Redis 10x more memory usage than data
I am trying to store a wordlist in redis. The performance is great.
My approach is of making a set called "words" and adding each new word via 'sadd'.
When adding a file thats 15.9 MB and contains about a million words, the redis-server process consumes 160 MB of ram. How come I am using 10x the memory, is there any better way of approaching this problem?
Well this is expected of any efficient data storage: the words have to be indexed in memory in a dynamic data structure of cells linked by pointers. Size of the structure metadata, pointers and memory allocator internal fragmentation is the reason why the data take much more memory than a corresponding flat file.
A Redis set is implemented as a hash table. This includes:
- an array of pointers growing geometrically (powers of two)
- a second array may be required when incremental rehashing is active
- single-linked list cells representing the entries in the hash table (3 pointers, 24 bytes per entry)
- Redis object wrappers (one per value) (16 bytes per entry)
- actual data themselves (each of them prefixed by 8 bytes for size and capacity)
All the above sizes are given for the 64 bits implementation.
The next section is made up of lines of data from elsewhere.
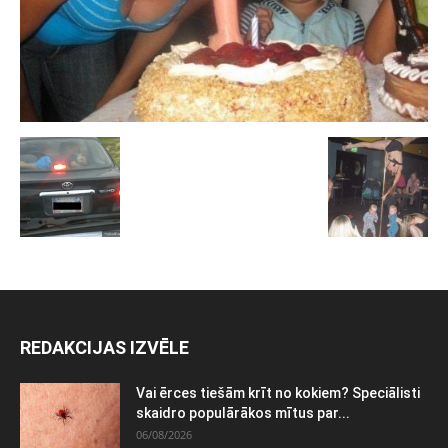
REDAKCIJAS IZVĒLE
Vai ērces tiešām krīt no kokiem? Speciālisti
skaidro populārākos mītus par...
06/08/2026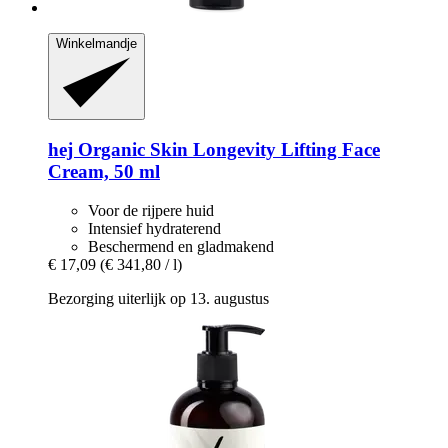
Winkelmandje
hej Organic
Skin Longevity Lifting Face
Cream, 50 ml
Voor de rijpere huid
Intensief hydraterend
Beschermend en gladmakend
€ 17,09
(€ 341,80 / l)
Bezorging uiterlijk op 13. augustus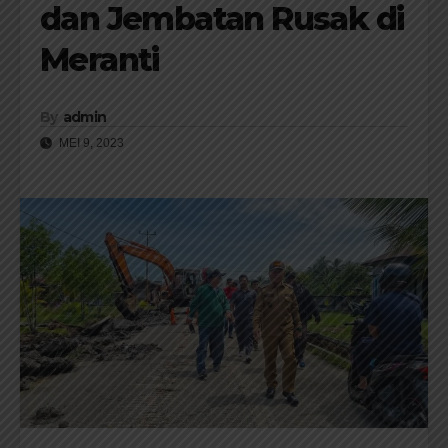
dan Jembatan Rusak di
Meranti
By
admin
MEI 9, 2023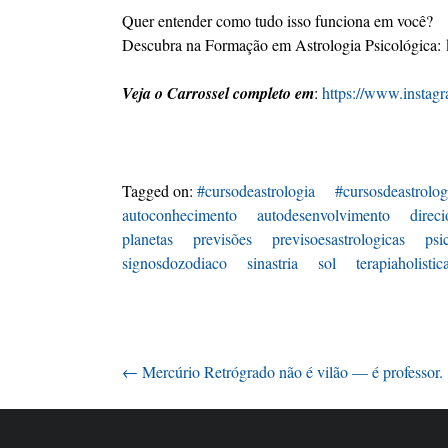
Quer entender como tudo isso funciona em você?
Descubra na Formação em Astrologia Psicológica:
Veja o Carrossel completo em
:
https://www.insta
Tagged on:
#cursodeastrologia
#cursosdeastrolog
autoconhecimento
autodesenvolvimento
direc
planetas
previsões
previsoesastrologicas
psi
signosdozodiaco
sinastria
sol
terapiaholistic
←
Mercúrio Retrógrado não é vilão — é professor.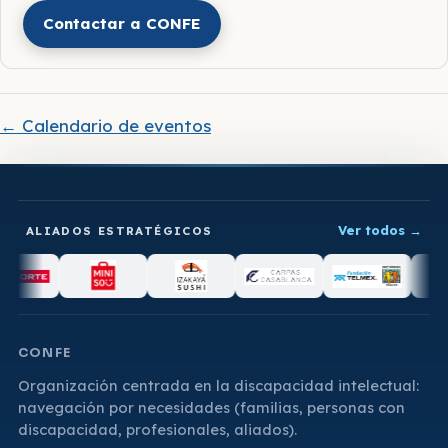
Contactar a CONFE
← Calendario de eventos
Ver todos
→
ALIADOS ESTRATÉGICOS
CONFE
Organización centrada en la discapacidad intelectual:
navegación por necesidades (familias, personas con
discapacidad, profesionales, aliados).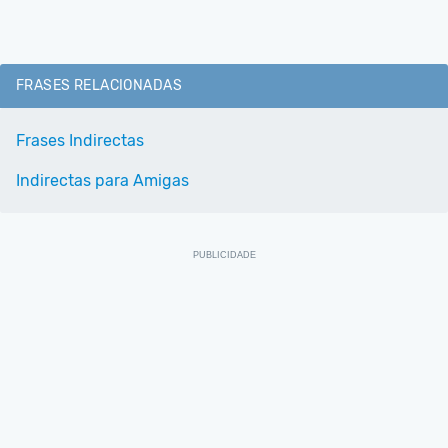
FRASES RELACIONADAS
Frases Indirectas
Indirectas para Amigas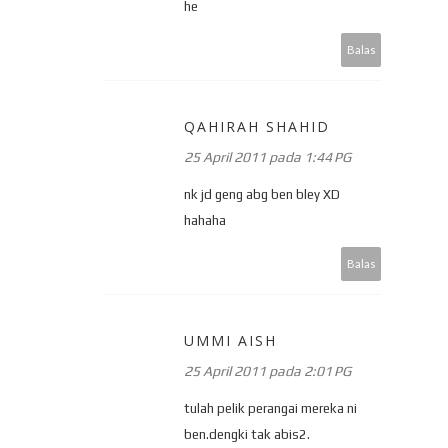
he
Balas
QAHIRAH SHAHID
25 April 2011 pada 1:44 PG
nk jd geng abg ben bley XD
hahaha
Balas
UMMI AISH
25 April 2011 pada 2:01 PG
tulah pelik perangai mereka ni
ben.dengki tak abis2.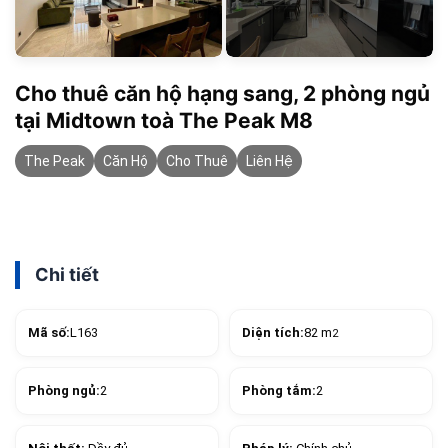
Cho thuê căn hộ hạng sang, 2 phòng ngủ
tại Midtown toà The Peak M8
The Peak
Căn Hộ
Cho Thuê
Liên Hệ
Chi tiết
Mã số:
L163
Diện tích:
82 m
2
Phòng ngủ:
2
Phòng tắm:
2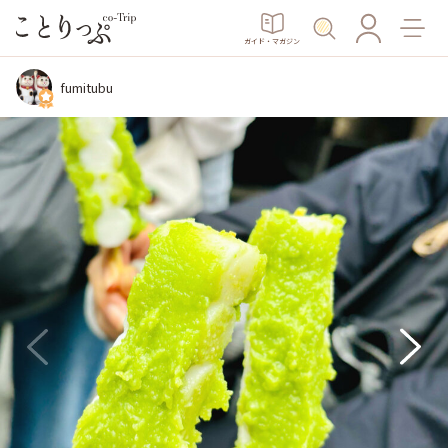
ガイド・マガジン
fumitubu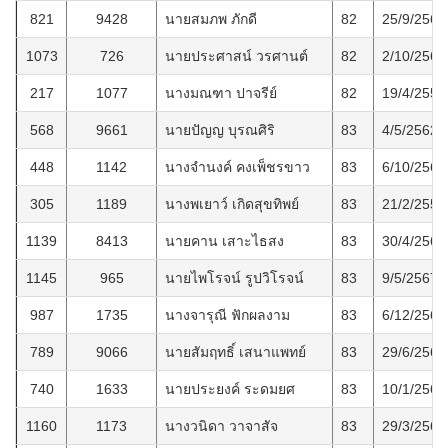
821
9428
นายสมภพ ภักดี
82
25/9/2564
1073
726
นายประศาสน์ วรศานต์
82
2/10/2566
217
1077
นางมณฑา ปาจรีย์
82
19/4/2556
568
9661
นายปัญญ บุรณศิริ
83
4/5/2562
448
1142
นางจำนงค์ คงเพ็ชรขาว
83
6/10/2560
305
1189
นางพเยาว์ เกิดสุขทิพย์
83
21/2/2558
1139
8413
นายคาน เสาะไธสง
83
30/4/2567
1145
965
นายไพโรจน์ รูปวิโรจน์
83
9/5/2567
987
1735
นางจารุณี ฟักผลงาม
83
6/12/2565
789
9066
นายสัมฤทธิ์ เสนาแพทย์
83
29/6/2564
740
1633
นายประยงค์ ระดมยศ
83
10/1/2564
1160
1173
นางวนิดา วาจาสัจ
83
29/3/2567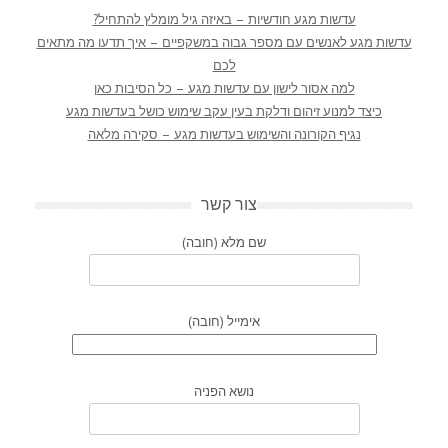
עדשות מגע חודשיות – באיזה גיל מומלץ להתחיל?
עדשות מגע לאנשים עם מספר גבוה במשקפיים – איך תדעו מה מתאים
לכם
למה אסור לישון עם עדשות מגע – כל הסיבות כאן
כיצד למנוע זיהום ודלקת בעין עקב שימוש כושל בעדשות מגע
נגיף הקורונה והשימוש בעדשות מגע – סקירה מלאה
צור קשר
שם מלא (חובה)
אימייל (חובה)
נושא הפניה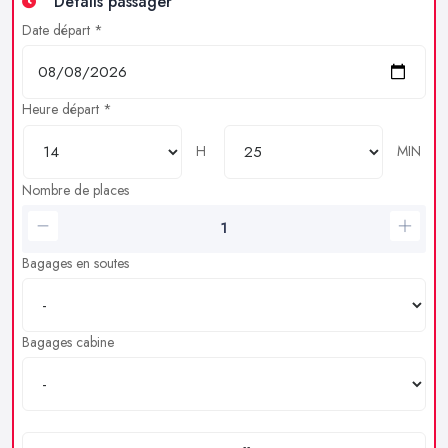
Détails passager
Date départ *
Heure départ *
H
MIN
Nombre de places
Bagages en soutes
Bagages cabine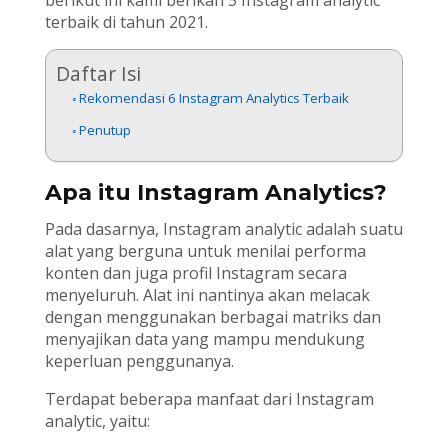
terbaik di tahun 2021.
Daftar Isi
Rekomendasi 6 Instagram Analytics Terbaik
Penutup
Apa itu Instagram Analytics?
Pada dasarnya, Instagram analytic adalah suatu
alat yang berguna untuk menilai performa
konten dan juga profil Instagram secara
menyeluruh. Alat ini nantinya akan melacak
dengan menggunakan berbagai matriks dan
menyajikan data yang mampu mendukung
keperluan penggunanya.
Terdapat beberapa manfaat dari Instagram
analytic, yaitu: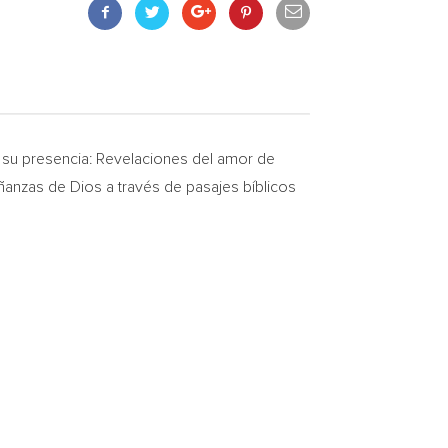
 su presencia: Revelaciones del amor de
eñanzas de Dios a través de pasajes bíblicos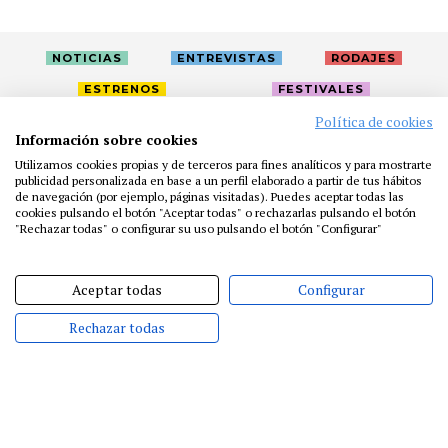
NOTICIAS
ENTREVISTAS
RODAJES
ESTRENOS
FESTIVALES
Política de cookies
Información sobre cookies
LA ACADEMIA
ACTIVIDADES
CAFÉ
PREMIOS
Utilizamos cookies propias y de terceros para fines analíticos y para mostrarte
PRENSA
FUNDACIÓN
RESIDENCIAS
AYUDAS
publicidad personalizada en base a un perfil elaborado a partir de tus hábitos
de navegación (por ejemplo, páginas visitadas). Puedes aceptar todas las
BIBLIOTECA
PUBLICACIONES
CONTACTO
cookies pulsando el botón "Aceptar todas" o rechazarlas pulsando el botón
"Rechazar todas" o configurar su uso pulsando el botón "Configurar"
AVISO LEGAL
P. PRIVACIDAD
COOKIES
Aceptar todas
Configurar
Rechazar todas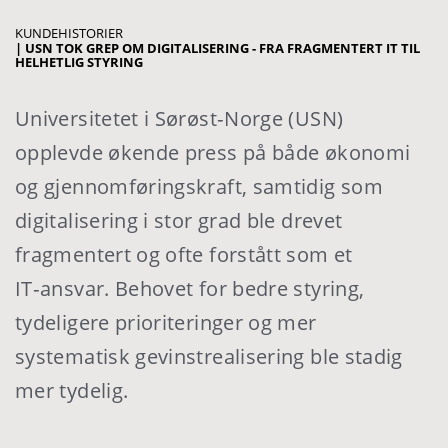
KUNDEHISTORIER
|
USN TOK GREP OM DIGITALISERING - FRA FRAGMENTERT IT TIL
HELHETLIG STYRING
Universitetet i Sørøst‑Norge (USN)
opplevde økende press på både økonomi
og gjennomføringskraft, samtidig som
digitalisering i stor grad ble drevet
fragmentert og ofte forstått som et
IT‑ansvar. Behovet for bedre styring,
tydeligere prioriteringer og mer
systematisk gevinstrealisering ble stadig
mer tydelig.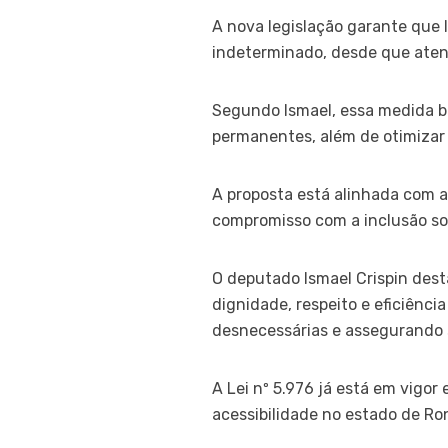
A nova legislação garante que 
indeterminado, desde que atend
Segundo Ismael, essa medida bu
permanentes, além de otimizar 
A proposta está alinhada com a 
compromisso com a inclusão soc
O deputado Ismael Crispin dest
dignidade, respeito e eficiênci
desnecessárias e assegurando s
A Lei nº 5.976 já está em vigor
acessibilidade no estado de Ro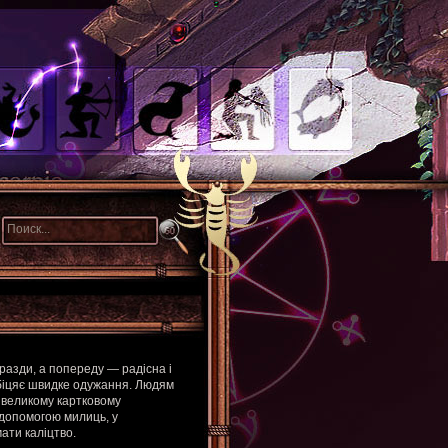
разди, а попереду — радісна і
обіцяє швидке одужання. Людям
 великому картковому
 допомогою милиць, у
ати каліцтво.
Accounting for the memory allocator overhead, it results in Redis taking at least 64 bytes per set item (on top of the data) for a recent version of Redis using the jemalloc allocator (>= 2.4)
Redis provides memory optimizations for some data types, but they do not cover sets of strings. If you really need to optimize memory consumption of sets, there are tricks you can use though. I would not do this for just 160 MB of RAM, but should you have larger data, here is what you can do.
If you do not need the union, intersection, difference capabilities of sets, then you may store your words in hash objects. The benefit is hash objects can be optimized automatically by Redis using zipmap if they are small enough. The zipmap mechanism has been replaced by ziplist in Redis >= 2.6, but the idea is the same: using a serialized data structure which can fit in the CPU caches to get both performance and a compact memory footprint.
To guarantee the hash objects are small enough, the data could be distributed according to some hashing mechanism. Assuming you need to store 1M items, adding a word could be implemented in the following way:
- hash it modulo 10000 (done on client side)
- HMSET words:[hashnum] [word] 1
Instead of storing:
words => set{ hi, hello, greetings, howdy, bonjour, salut, ... }
you can store:
words:H1 => map{ hi:1, greetings:1, bonjour:1, ... }
words:H2 => map{ hello:1, howdy:1, salut:1, ... }
...
To retrieve or check the existence of a word, it is the same (hash it and use HGET or HEXISTS).
With this strategy, significant memory saving can be done provided the modulo of the hash is chosen according to the zipmap configuration (or ziplist for Redis >= 2.6):
# Hashes are encoded in a special way (much more memory efficient) when they
# have at max a given number of elements, and the biggest element does not
# exceed a given threshold. You can configure this limits with the following
# configuration directives.
hash-max-zipmap-entries 512
hash-max-zipmap-value 64
Beware: the name of these parameters have changed with Redis >= 2.6.
Here, modulo 10000 for 1M items means 100 items per hash objects, which will guarantee that all of them are stored as zipmaps/ziplists.
As for my experiments, It is better to store your data inside a hash table/dictionary . the best ever case I reached after a lot of benchmarking is to store inside your hashtable data entries that are not exceeding 500 keys.
I tried standard string set/get, for 1 million keys/values, the size was 79 MB. It is very huge in case if you have big numbers like 100 millions which will use around 8 GB.
I tried hashes to store the same data, for the same million keys/values, the size was increasingly small 16 MB.
Have a try in case if anybody needs the benchmarking code, drop me a mail
Did you try persisting the database (BGSAVE
for example), shutting the server down and getting it back up? Due to fragmentation behavior, when it comes back up and populates its data from the saved RDB file, it might take less memory.
Also: What version of Redis to you work with? Have a look at this blog post - it says that fragmentation has partially solved as of version 2.4.